### Stated task
List every line in the rows below that contains the string "REMOVE". Case counts.

### Data excerpts
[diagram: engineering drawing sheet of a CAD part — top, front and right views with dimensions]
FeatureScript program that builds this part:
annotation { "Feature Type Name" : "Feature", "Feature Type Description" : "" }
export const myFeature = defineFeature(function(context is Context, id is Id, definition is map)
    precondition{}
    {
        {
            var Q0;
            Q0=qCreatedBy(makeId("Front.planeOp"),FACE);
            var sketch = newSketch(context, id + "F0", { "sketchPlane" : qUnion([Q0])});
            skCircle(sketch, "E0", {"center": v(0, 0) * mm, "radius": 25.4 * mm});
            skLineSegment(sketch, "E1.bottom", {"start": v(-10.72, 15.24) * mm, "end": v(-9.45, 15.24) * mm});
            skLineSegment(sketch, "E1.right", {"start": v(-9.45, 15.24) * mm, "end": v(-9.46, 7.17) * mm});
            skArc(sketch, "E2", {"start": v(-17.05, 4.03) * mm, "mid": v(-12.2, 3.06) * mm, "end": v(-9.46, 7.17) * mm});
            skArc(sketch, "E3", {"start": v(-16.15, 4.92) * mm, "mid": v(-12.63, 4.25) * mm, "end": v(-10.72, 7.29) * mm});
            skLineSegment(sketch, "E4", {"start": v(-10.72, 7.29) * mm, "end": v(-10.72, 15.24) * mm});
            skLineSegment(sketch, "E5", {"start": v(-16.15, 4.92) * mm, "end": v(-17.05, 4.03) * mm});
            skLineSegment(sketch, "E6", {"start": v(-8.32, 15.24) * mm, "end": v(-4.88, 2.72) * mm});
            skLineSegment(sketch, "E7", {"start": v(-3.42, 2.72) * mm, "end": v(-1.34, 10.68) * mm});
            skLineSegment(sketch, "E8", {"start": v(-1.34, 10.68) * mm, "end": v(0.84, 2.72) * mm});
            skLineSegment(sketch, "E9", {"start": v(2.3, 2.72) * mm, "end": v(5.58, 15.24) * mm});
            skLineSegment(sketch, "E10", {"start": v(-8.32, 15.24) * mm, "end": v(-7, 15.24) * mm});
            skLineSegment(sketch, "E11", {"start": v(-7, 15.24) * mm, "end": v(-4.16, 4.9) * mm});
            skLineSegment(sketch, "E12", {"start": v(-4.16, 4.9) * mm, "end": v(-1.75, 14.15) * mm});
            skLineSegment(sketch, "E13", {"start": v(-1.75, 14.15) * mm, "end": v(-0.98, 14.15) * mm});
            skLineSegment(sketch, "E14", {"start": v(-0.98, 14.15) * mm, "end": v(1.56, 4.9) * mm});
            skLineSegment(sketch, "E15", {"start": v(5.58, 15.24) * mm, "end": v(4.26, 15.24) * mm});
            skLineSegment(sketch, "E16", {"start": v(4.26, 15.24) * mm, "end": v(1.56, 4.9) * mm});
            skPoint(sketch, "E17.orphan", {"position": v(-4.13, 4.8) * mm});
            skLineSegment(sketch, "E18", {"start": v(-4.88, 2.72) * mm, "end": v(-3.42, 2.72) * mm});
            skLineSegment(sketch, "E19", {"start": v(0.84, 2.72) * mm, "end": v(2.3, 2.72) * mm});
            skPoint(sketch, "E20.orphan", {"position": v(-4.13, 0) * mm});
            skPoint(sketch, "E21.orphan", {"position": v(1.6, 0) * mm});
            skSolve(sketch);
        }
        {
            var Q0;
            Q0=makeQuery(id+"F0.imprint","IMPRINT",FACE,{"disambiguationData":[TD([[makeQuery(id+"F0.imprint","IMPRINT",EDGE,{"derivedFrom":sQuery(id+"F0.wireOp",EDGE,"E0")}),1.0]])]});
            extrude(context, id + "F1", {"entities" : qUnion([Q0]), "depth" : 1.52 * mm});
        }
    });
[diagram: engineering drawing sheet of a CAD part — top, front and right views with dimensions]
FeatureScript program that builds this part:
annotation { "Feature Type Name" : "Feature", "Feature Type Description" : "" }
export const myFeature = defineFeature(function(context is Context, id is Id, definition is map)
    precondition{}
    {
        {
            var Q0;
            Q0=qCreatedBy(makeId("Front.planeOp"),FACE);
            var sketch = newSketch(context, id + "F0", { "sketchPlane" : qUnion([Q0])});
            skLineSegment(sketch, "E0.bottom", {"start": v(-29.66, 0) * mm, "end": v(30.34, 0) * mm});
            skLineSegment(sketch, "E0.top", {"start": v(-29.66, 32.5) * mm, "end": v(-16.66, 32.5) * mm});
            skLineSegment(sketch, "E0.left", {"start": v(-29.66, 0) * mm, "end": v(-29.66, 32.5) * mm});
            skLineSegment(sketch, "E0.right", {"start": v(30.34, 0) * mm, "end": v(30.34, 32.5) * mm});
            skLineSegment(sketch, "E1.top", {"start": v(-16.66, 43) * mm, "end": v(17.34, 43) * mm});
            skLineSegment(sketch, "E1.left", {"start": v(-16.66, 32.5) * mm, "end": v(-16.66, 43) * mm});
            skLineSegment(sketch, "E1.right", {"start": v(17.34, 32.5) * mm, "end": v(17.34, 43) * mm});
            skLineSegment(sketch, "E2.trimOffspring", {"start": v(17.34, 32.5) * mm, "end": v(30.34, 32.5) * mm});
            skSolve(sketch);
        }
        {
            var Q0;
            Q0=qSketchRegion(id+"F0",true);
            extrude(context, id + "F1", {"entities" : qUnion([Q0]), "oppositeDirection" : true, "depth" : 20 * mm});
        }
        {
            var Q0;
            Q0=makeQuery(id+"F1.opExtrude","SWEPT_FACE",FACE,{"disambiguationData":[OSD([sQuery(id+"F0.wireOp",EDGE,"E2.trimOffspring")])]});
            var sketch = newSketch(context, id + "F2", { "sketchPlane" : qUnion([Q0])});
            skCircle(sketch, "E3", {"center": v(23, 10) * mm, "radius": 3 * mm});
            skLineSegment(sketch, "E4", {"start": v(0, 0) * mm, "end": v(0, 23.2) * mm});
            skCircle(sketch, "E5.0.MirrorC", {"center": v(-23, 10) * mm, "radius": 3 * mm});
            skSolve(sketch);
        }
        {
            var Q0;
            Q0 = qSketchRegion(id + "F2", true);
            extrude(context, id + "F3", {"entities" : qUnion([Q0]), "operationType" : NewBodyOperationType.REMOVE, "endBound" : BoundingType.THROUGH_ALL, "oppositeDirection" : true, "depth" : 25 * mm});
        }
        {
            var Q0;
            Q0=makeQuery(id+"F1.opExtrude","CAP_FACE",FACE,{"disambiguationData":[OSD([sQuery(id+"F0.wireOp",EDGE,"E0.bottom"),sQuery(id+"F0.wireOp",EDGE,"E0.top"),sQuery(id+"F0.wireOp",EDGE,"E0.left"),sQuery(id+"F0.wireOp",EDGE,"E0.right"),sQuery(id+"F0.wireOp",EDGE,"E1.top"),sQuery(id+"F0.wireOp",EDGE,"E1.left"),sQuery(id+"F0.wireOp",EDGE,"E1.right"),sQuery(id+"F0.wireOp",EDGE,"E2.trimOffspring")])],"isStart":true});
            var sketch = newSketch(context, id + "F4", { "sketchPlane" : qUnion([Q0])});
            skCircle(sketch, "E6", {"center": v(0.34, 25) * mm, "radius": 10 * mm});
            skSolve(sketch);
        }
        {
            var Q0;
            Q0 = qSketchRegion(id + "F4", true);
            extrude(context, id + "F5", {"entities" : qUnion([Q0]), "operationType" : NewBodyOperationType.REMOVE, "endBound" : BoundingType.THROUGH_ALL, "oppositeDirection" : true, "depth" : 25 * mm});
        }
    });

### Output for this exercise
            extrude(context, id + "F3", {"entities" : qUnion([Q0]), "operationType" : NewBodyOperationType.REMOVE, "endBound" : BoundingType.THROUGH_ALL, "oppositeDirection" : true, "depth" : 25 * mm});
            extrude(context, id + "F5", {"entities" : qUnion([Q0]), "operationType" : NewBodyOperationType.REMOVE, "endBound" : BoundingType.THROUGH_ALL, "oppositeDirection" : true, "depth" : 25 * mm});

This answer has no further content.